Service	Purpose	Data Shared
Hosting provider	Server infrastructure	Encrypted vault blobs, account data
Payment processor	Pro plan billing	Payment information (never vault data)
Email service	Transactional emails (account verification, emergency access notifications)	Email address
Kit.com (ConvertKit)	Marketing email collection (landing page signup forms)	Email address, signup source
Anthropic (Claude AI)	AI-enhanced vault analysis (optional)	Anonymized vault metadata; raw text for Phishing Detector (see AI Analysis section)

All third-party providers are bound by data processing agreements and are prohibited from using your data for any purpose other than providing their service to us.

AI Analysis Services

When you use WARDKEY's AI-enhanced features, data is sent to our servers and processed using Anthropic's Claude AI. You can use WARDKEY without ever activating AI features — they are entirely optional.

Password Analyzer & Security Report: Anonymized vault metadata (password strength scores, character class distributions, item counts, reuse counts, age metrics) is sent. Your actual passwords are never sent.
Phishing Detector: The text or URL you paste into the analyzer is sent to our servers for AI analysis. Do not paste content containing passwords or sensitive credentials. Only paste suspicious emails, messages, or URLs you want checked for phishing indicators.

Data Sent to AI	Data Never Sent
Password length, character class distribution, strength score	Actual passwords, usernames, URLs
Number of vault items per category	Vault item names or contents
Reuse counts, age metrics	Any personally identifiable information

13. Changes to This Policy

We may update this Privacy Policy from time to time.
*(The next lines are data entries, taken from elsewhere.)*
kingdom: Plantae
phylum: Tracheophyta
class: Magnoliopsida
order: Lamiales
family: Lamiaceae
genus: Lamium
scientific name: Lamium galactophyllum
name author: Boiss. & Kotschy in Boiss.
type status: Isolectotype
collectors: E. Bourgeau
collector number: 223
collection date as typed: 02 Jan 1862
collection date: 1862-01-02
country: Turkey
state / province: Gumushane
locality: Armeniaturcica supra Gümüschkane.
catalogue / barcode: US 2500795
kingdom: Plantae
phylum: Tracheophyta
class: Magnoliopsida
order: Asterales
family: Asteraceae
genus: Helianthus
We will notify you of material changes by:

Posting the updated policy on this page with a new "Last updated" date
Sending an email notification for significant changes
Displaying a notice in the application

Your continued use of the Service after changes take effect constitutes acceptance of the updated policy. For material changes that affect how we process your data based on consent, we will seek your explicit agreement before the changes take effect.

14. Contact Us

If you have questions about this Privacy Policy or wish to exercise your rights:

Email: wardkey047@gmail.com
Address: 444 Alaska Avenue, Suite #AHA780, Torrance, CA 90503, USA

For GDPR-related inquiries, you may also contact your local data protection authority.